BEGIN
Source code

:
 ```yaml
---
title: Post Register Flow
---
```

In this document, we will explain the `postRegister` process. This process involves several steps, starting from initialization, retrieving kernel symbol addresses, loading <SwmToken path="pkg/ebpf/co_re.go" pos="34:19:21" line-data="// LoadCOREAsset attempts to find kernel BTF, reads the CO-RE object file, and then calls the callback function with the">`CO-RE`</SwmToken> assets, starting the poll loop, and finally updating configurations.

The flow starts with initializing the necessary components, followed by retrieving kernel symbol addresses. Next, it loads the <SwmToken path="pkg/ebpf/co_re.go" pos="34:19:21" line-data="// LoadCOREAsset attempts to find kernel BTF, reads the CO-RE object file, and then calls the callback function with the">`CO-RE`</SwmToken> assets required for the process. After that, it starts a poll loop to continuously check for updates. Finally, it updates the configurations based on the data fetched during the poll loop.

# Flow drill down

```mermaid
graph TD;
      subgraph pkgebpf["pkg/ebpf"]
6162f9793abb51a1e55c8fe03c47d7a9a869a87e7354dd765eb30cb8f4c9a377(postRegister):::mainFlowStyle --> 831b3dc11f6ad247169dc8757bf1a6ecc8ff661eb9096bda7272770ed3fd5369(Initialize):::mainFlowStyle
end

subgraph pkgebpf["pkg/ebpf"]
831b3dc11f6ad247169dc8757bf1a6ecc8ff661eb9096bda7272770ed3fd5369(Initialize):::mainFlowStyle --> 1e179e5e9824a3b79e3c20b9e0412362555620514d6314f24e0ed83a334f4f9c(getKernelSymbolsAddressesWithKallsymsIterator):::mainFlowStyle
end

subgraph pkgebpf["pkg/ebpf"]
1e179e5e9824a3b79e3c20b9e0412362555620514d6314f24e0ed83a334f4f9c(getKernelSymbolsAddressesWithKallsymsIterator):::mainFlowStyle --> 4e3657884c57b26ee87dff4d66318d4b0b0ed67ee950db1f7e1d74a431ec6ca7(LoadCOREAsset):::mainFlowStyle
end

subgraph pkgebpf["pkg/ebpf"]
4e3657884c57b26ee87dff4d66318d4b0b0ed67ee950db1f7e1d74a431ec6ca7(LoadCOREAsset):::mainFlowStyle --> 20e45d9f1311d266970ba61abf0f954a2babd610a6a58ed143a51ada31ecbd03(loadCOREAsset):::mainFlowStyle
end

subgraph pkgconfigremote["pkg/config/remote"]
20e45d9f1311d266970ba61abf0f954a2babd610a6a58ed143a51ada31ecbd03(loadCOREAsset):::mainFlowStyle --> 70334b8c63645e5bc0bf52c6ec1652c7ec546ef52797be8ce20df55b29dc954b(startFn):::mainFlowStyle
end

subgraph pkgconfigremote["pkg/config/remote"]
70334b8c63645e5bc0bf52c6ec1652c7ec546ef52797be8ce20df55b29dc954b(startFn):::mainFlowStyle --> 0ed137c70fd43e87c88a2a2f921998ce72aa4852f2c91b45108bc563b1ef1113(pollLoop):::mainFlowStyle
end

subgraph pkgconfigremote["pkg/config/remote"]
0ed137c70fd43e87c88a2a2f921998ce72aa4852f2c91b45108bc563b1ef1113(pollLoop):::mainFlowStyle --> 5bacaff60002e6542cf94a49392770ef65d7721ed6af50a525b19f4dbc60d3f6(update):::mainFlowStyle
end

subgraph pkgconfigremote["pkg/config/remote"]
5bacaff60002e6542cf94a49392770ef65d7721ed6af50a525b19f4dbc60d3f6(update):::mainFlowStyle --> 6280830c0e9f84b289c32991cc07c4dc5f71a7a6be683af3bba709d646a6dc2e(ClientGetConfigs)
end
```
END
→ **EXERCISE OBJECTIVE**
In the entries above, count each line with "Initialize"; reply with the total only.

→ **PROBLEM SOLUTION**
2